(Extrait du document):

Un spécialiste des fossiles se nomme un paléontologue. À la base, il s’agit d’un géologue qui se spécialise dans les traces et les restes des êtres vivants du passé.
Paleo - = "ancien",
- onto - = "être",
- logue ou - logiste = "la parole" ou le " le discours"; désigne un spécialiste dans le domaine en lien avec les premières parties du mot.
Un fossile est une trace, habituellement préservée dans la roche, qu’un être vivant a laissé de son existence. La plupart du temps, ce sont des animaux morts depuis des millions d’années (figure 1). Ces traces se sont formées parce que des animaux morts se sont retrouvés enfouis dans le sol ou dans le fond des océans, puis se sont décomposés dans un matériel qui s’est transformé pour créer de nouvelles roches. La présence de ces êtres en décomposition modifie le processus de formation de ce type de roche (appelée roche sédimentaire, voir géologue) de telle sorte qu’on retrouve non plus un corps en décomposition, mais de la roche qui constitue une trace fidèle de l’être vivant qui s’y trouvait.
La plupart du temps, ce sont les parties les plus dures des êtres vivants qui laissent les traces les mieux définies dans la roche. Par exemple, les mollusques comportent souvent des coquilles dures qui se fossilisent très bien (figure 2). D’ailleurs, la plupart des gens découvrent leurs premiers fossiles en examinant les pierres sédimentaires, qui sont très communes, particulièrement la pierre calcaire. Dans la région de Montréal, il n’est pas rare de trouver des fossiles d’organismes marins puisque la région repose essentiellement sur de la roche calcaire.

(Série d'exercices):
(1) Répondez aux questions suivantes à partir du texte sur les fossiles.
(a) Comment se nomme un spécialiste des fossiles ?
(b) Quel élément du mot signifie « ancien » ?
(c) Sur quel type de roche repose essentiellement la région de Montréal ?
(2) Recopiez, dans le texte sur les fossiles, le passage qui s'ouvre sur les mots « La plupart du temps, ce sont les » et se clôt sur « la roche calcaire. ».
(3) Écrivez la suite du texte sur les fossiles à partir de sa dernière phrase.

(Lignes de données):
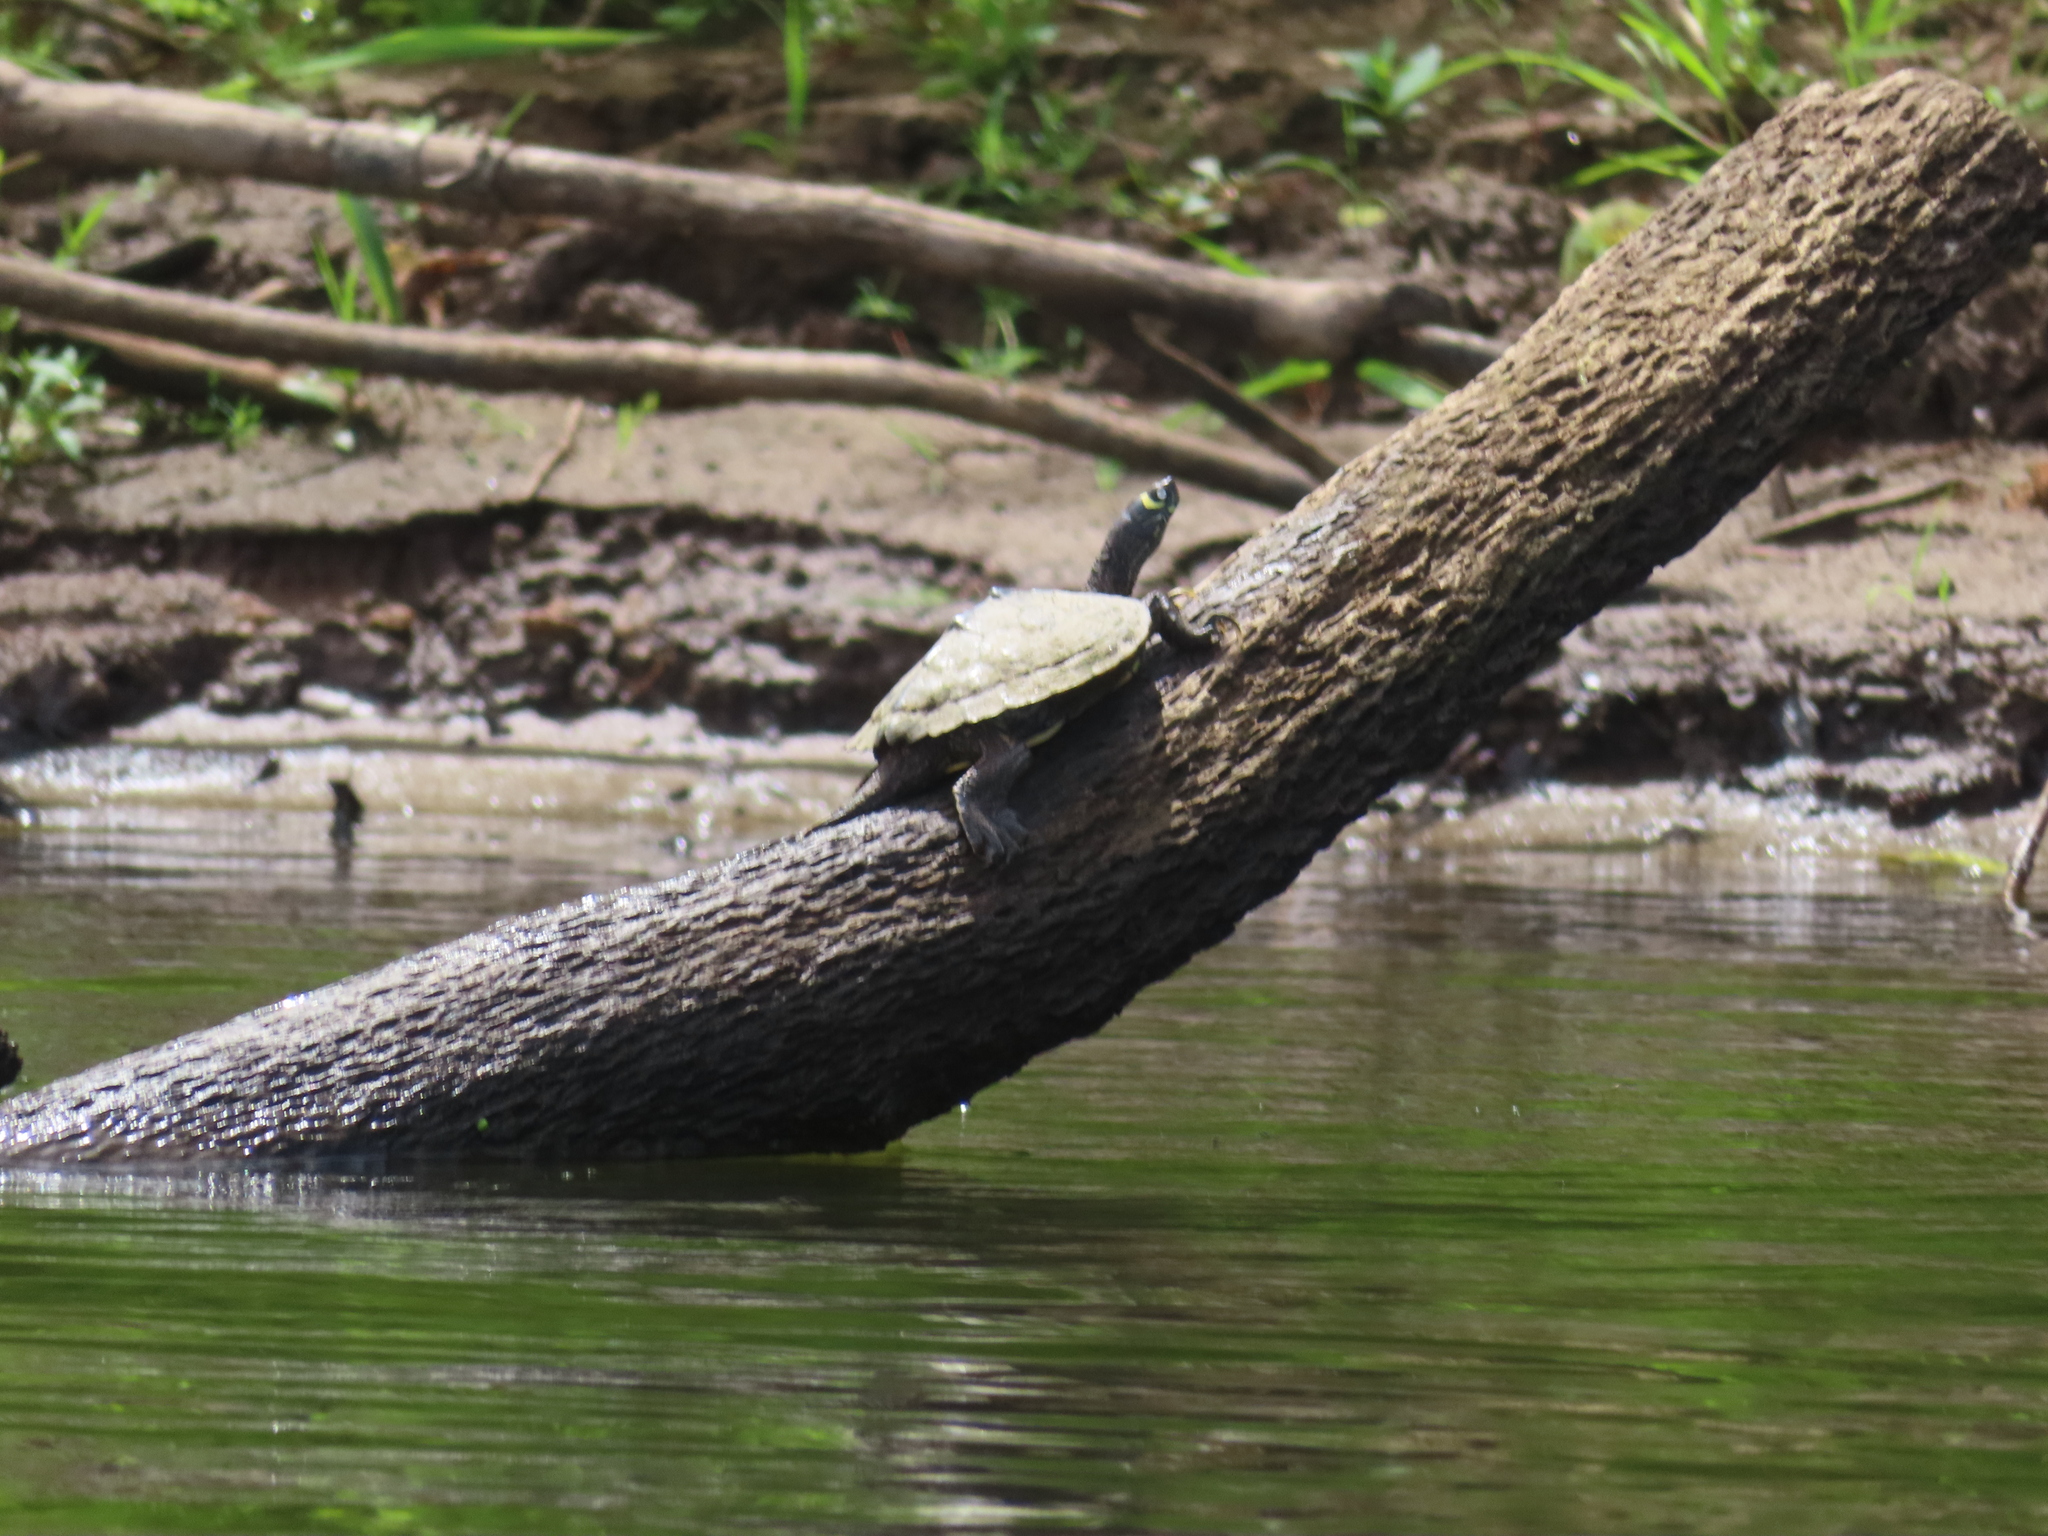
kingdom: Animalia
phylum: Chordata
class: Testudines
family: Emydidae
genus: Graptemys
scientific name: Graptemys ouachitensis
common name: Ouachita map turtle
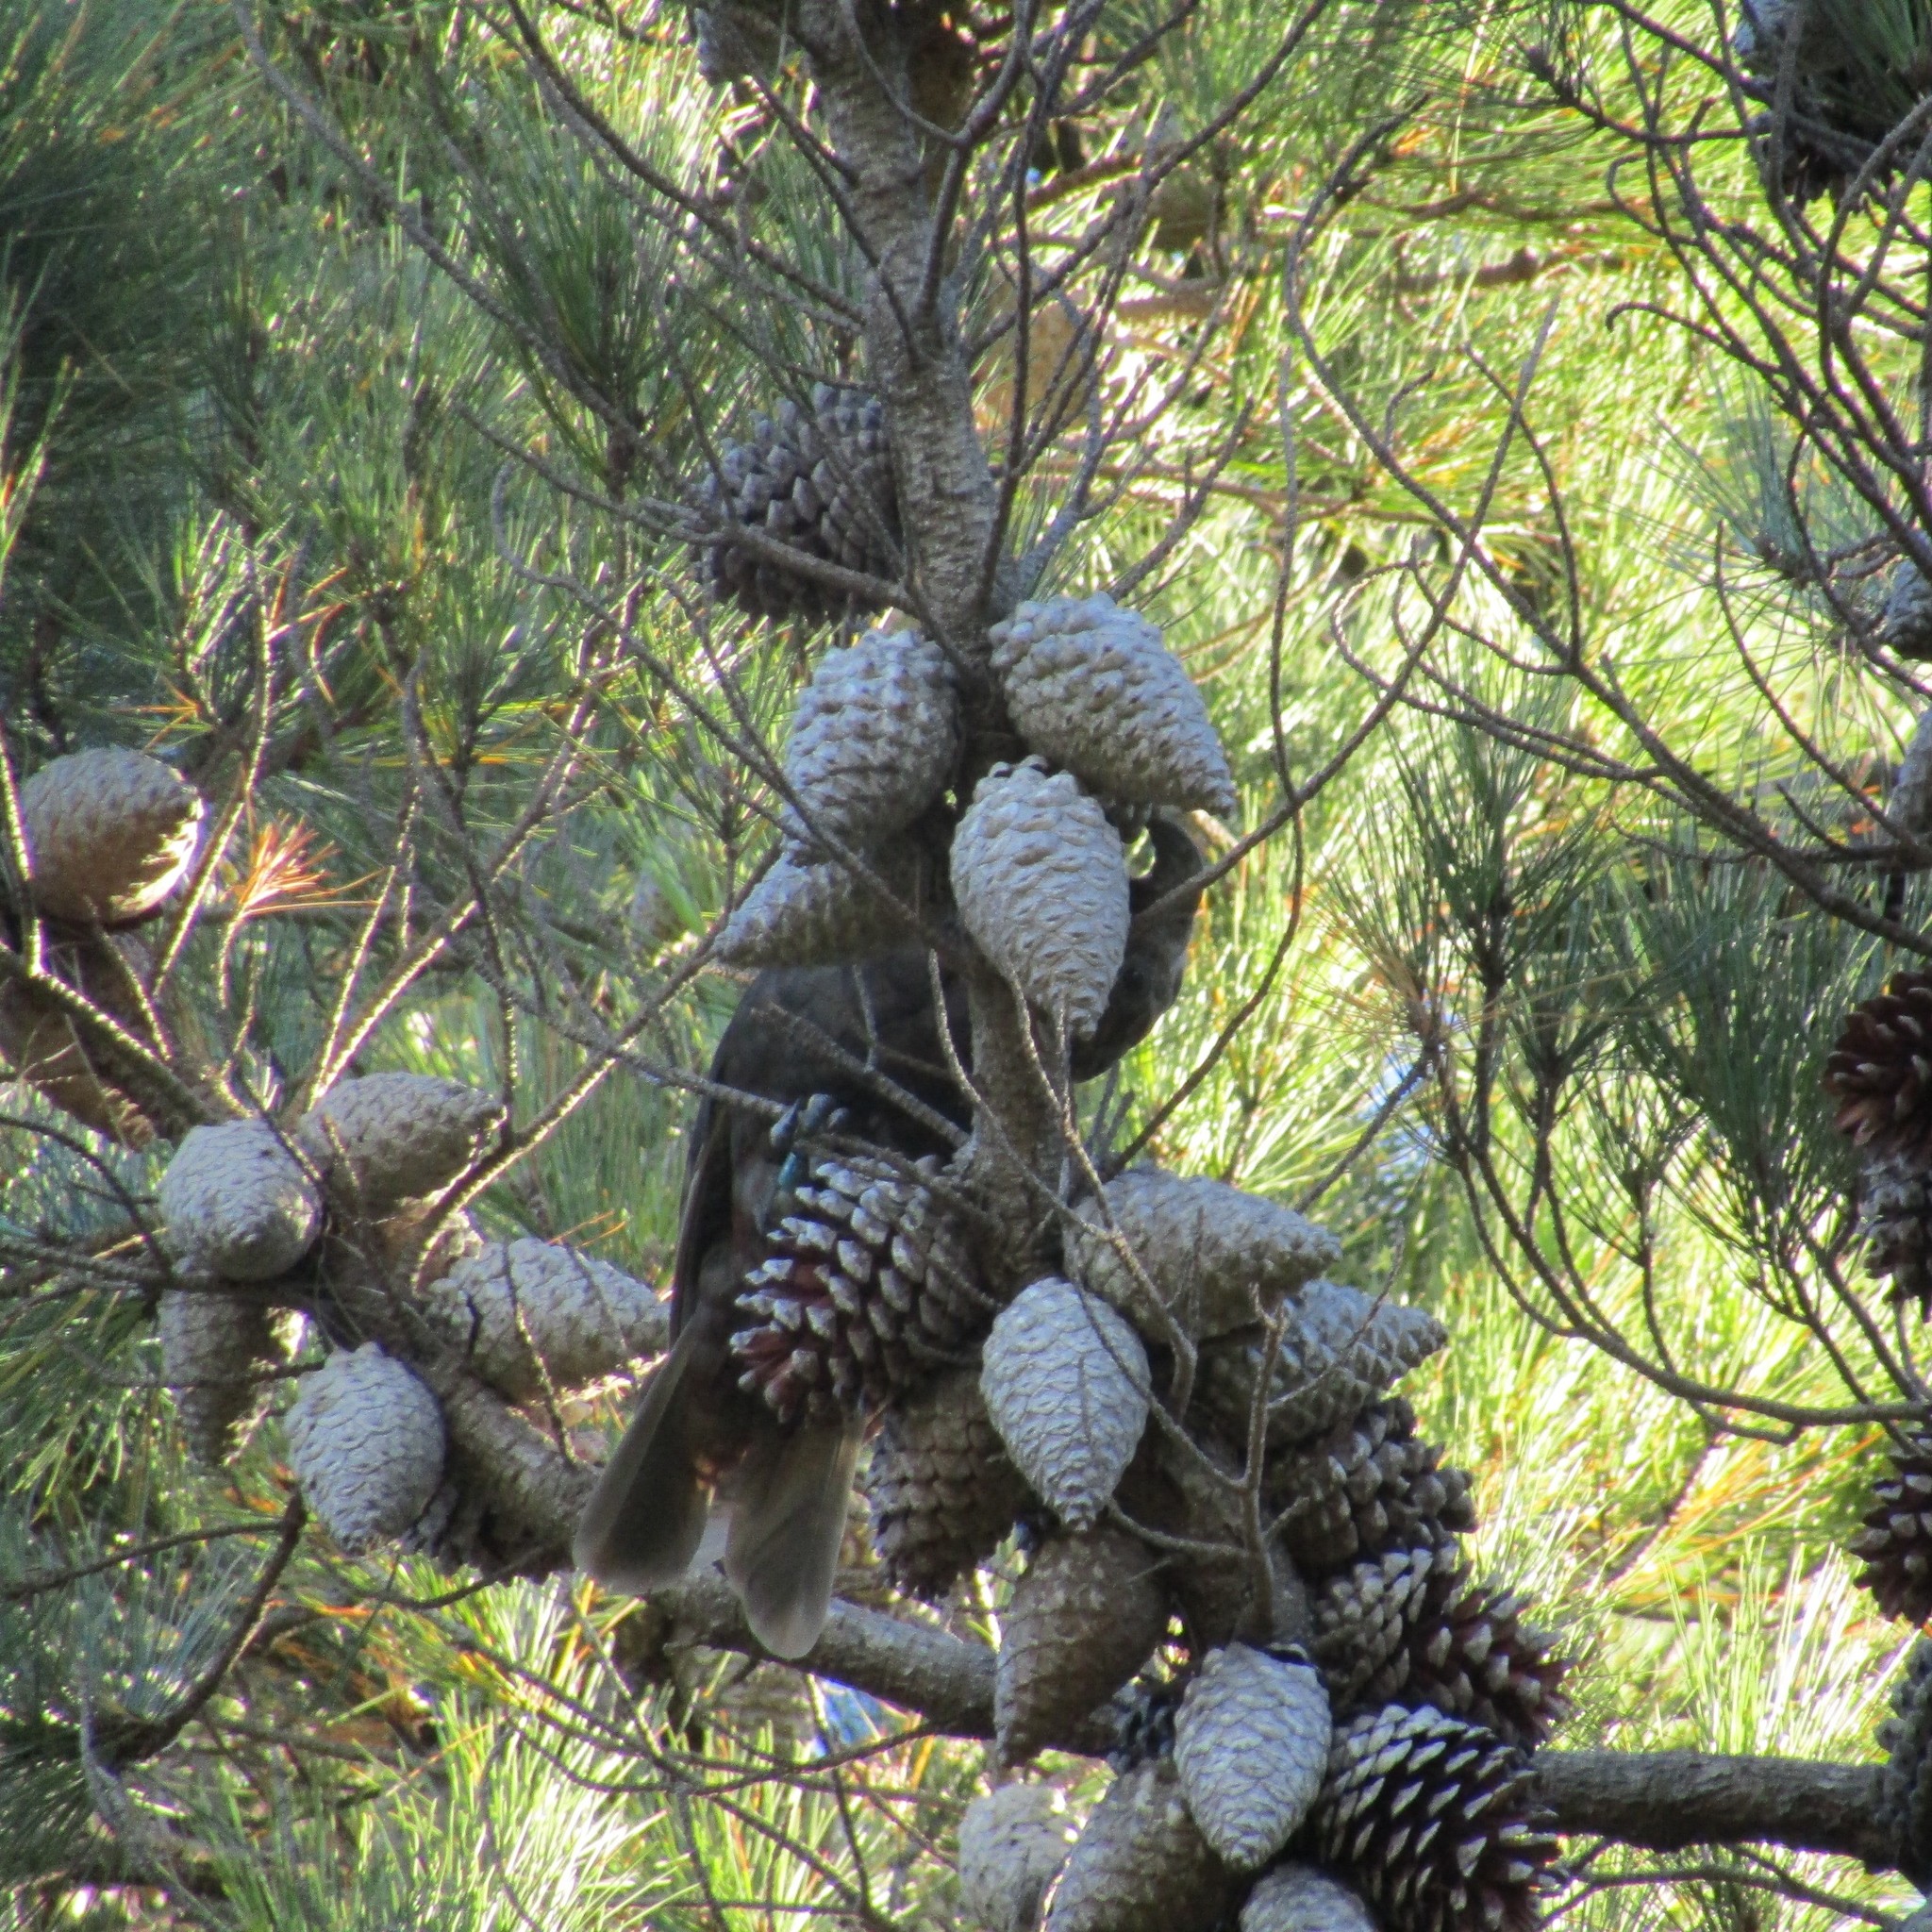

(Corrigé des exercices):
(1)
(a) Un paléontologue.
(b) Paleo-.
(c) Sur de la roche calcaire.

(2)
La plupart du temps, ce sont les parties les plus dures des êtres vivants qui laissent les traces les mieux définies dans la roche. Par exemple, les mollusques comportent souvent des coquilles dures qui se fossilisent très bien (figure 2). D’ailleurs, la plupart des gens découvrent leurs premiers fossiles en examinant les pierres sédimentaires, qui sont très communes, particulièrement la pierre calcaire. Dans la région de Montréal, il n’est pas rare de trouver des fossiles d’organismes marins puisque la région repose essentiellement sur de la roche calcaire.

(3)
Toutefois, les coquillages ne sont pas les seules parties plus “dures” qui forment des fossiles puisque les os des animaux constituent aussi une matière dure qui se fossilise bien. Par exemple, pour un poisson fossilisé, on ne trouve habituellement que les traces des os du poisson. Les parties les moins “dures” de l'anatomie (yeux, langue, peau) ne laissent pas de traces fossiles décelables dans la plupart des cas (figure 3).
Nous pouvons aussi penser aux traces fossiles des gros animaux, comme les dinosaures, dont des squelettes fossilisés sont parfois trouvés. On trouve rarement des squelettes entiers et/ou en bonne condition. La plupart du temps, il s'agit de parties seulement. Ces fossiles proviennent d’individus qui ont été ensevelis dans un marais par exemple, ou encore recouverts par un glissement de terrain, dans une coulée de lave, ou dans des cendres volcaniques. Habituellement les conditions qui ont favorisé la fossilisation d'un individu a probablement aussi causé la fossilisation d'autres individus. Dans ce cas, on parle de sites fossilifères qui révéleront la présence de plusieurs individus ou de plusieurs espèces qui vivaient dans des conditions et des époques semblables. Qui n'a pas rêvé de découvrir un squelette fossile d’un dinosaure comme ceux appartenant au genre † Triceratops (figure 4) ? Cela est tout à fait possible ! Il faut cependant regarder aux bons endroits de la planète, ce que nous négligions de faire quand nous avions 10 ans et que ce type de quête apparaissait comme une urgence à accomplir ! Aidés par les connaissances acquises au cours des deux derniers siècles, les paléontologues peuvent orienter leur recherche en fonction des animaux visés, ce qui a mené à la découverte de magnifiques spécimens, dont certains sont exposés dans les musées.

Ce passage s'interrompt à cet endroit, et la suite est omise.